*** DATA TO PROCESS Section Begins ***
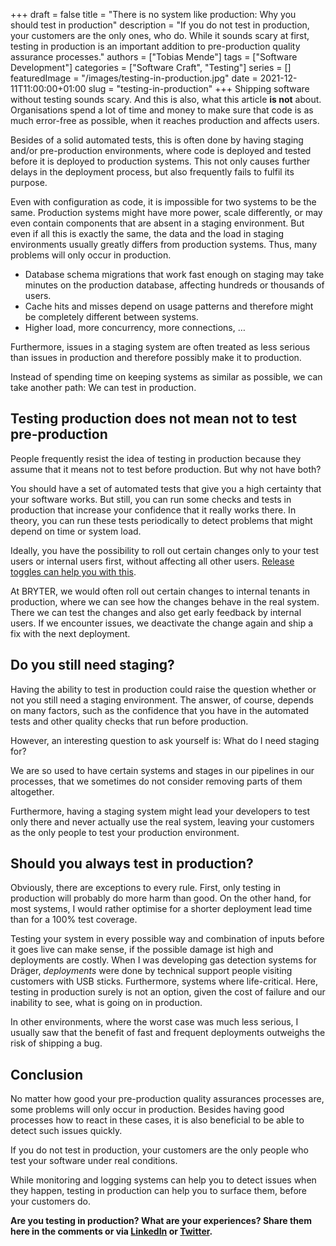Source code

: +++ 
draft = false
title = "There is no system like production: Why you should test in production"
description = "If you do not test in production, your customers are the only ones, who do. While it sounds scary at first, testing in production is an important addition to pre-production quality assurance processes."
authors = ["Tobias Mende"]
tags = ["Software Development"]
categories = ["Software Craft", "Testing"]
series = []
featuredImage = "/images/testing-in-production.jpg"
date = 2021-12-11T11:00:00+01:00
slug = "testing-in-production"
+++
Shipping software without testing sounds scary. And this is also, what this article **is not** about. Organisations spend a lot of time and money to make sure that code is as much error-free as possible, when it reaches production and affects users.

Besides of a solid automated tests, this is often done by having staging and/or pre-production environments, where code is deployed and tested before it is deployed to production systems. This not only causes further delays in the deployment process, but also frequently fails to fulfil its purpose.

Even with configuration as code, it is impossible for two systems to be the same. Production systems might have more power, scale differently, or may even contain components that are absent in a staging environment. But even if all this is exactly the same, the data and the load in staging environments usually greatly differs from production systems. Thus, many problems will only occur in production. 

- Database schema migrations that work fast enough on staging may take minutes on the production database, affecting hundreds or thousands of users. 
- Cache hits and misses depend on usage patterns and therefore might be completely different between systems.
- Higher load, more concurrency, more connections, …

Furthermore, issues in a staging system are often treated as less serious than issues in production and therefore possibly make it to production.

Instead of spending time on keeping systems as similar as possible, we can take another path: We can test in production.

## Testing production does not mean not to test pre-production
People frequently resist the idea of testing in production because they assume that it means not to test before production. But why not have both?

You should have a set of automated tests that give you a high certainty that your software works. But still, you can run some checks and tests in production that increase your confidence that it really works there. In theory, you can run these tests periodically to detect problems that might depend on time or system load.

Ideally, you have the possibility to roll out certain changes only to your test users or internal users first, without affecting all other users. [Release toggles can help you with this](/blog/decoupling-deployments-and-releases/).

At BRYTER, we would often roll out certain changes to internal tenants in production, where we can see how the changes behave in the real system. There we can test the changes and also get early feedback by internal users. If we encounter issues, we deactivate the change again and ship a fix with the next deployment.

## Do you still need staging?
Having the ability to test in production could raise the question whether or not you still need a staging environment. The answer, of course, depends on many factors, such as the confidence that you have in the automated tests and other quality checks that run before production.

However, an interesting question to ask yourself is: What do I need staging for?

We are so used to have certain systems and stages in our pipelines in our processes, that we sometimes do not consider removing parts of them altogether.

Furthermore, having a staging system might lead your developers to test only there and never actually use the real system, leaving your customers as the only people to test your production environment.

## Should you always test in production?
Obviously, there are exceptions to every rule. First, only testing in production will probably do more harm than good. On the other hand, for most systems, I would rather optimise for a shorter deployment lead time than for a 100% test coverage.

Testing your system in every possible way and combination of inputs before it goes live can make sense, if the possible damage ist high and deployments are costly. When I was developing gas detection systems for Dräger, *deployments* were done by technical support people visiting customers with USB sticks. Furthermore, systems where life-critical. Here, testing in production surely is not an option, given the cost of failure and our inability to see, what is going on in production.

In other environments, where the worst case was much less serious, I usually saw that the benefit of fast and frequent deployments outweighs the risk of shipping a bug.  

## Conclusion
No matter how good your pre-production quality assurances processes are, some problems will only occur in production. Besides having good processes how to react in these cases, it is also beneficial to be able to detect such issues quickly.

If you do not test in production, your customers are the only people who test your software under real conditions.

While monitoring and logging systems can help you to detect issues when they happen, testing in production can help you to surface them, before your customers do.

**Are you testing in production? What are your experiences? Share them here in the comments or via [LinkedIn](https://www.linkedin.com/in/tobiasmende/) or [Twitter](https://twitter.com/Tobias_Mende).**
*** DATA TO PROCESS Section Ends ***
▸ **WORK INSTRUCTIONS**
Take the lines above from the one containing "## Do you still need staging?" to the one containing "While monitoring and" and retype them exactly, both ends included, with nothing added.

▸ **TASK RESULT**
## Do you still need staging?
Having the ability to test in production could raise the question whether or not you still need a staging environment. The answer, of course, depends on many factors, such as the confidence that you have in the automated tests and other quality checks that run before production.

However, an interesting question to ask yourself is: What do I need staging for?

We are so used to have certain systems and stages in our pipelines in our processes, that we sometimes do not consider removing parts of them altogether.

Furthermore, having a staging system might lead your developers to test only there and never actually use the real system, leaving your customers as the only people to test your production environment.

## Should you always test in production?
Obviously, there are exceptions to every rule. First, only testing in production will probably do more harm than good. On the other hand, for most systems, I would rather optimise for a shorter deployment lead time than for a 100% test coverage.

Testing your system in every possible way and combination of inputs before it goes live can make sense, if the possible damage ist high and deployments are costly. When I was developing gas detection systems for Dräger, *deployments* were done by technical support people visiting customers with USB sticks. Furthermore, systems where life-critical. Here, testing in production surely is not an option, given the cost of failure and our inability to see, what is going on in production.

In other environments, where the worst case was much less serious, I usually saw that the benefit of fast and frequent deployments outweighs the risk of shipping a bug.  

## Conclusion
No matter how good your pre-production quality assurances processes are, some problems will only occur in production. Besides having good processes how to react in these cases, it is also beneficial to be able to detect such issues quickly.

If you do not test in production, your customers are the only people who test your software under real conditions.

While monitoring and logging systems can help you to detect issues when they happen, testing in production can help you to surface them, before your customers do.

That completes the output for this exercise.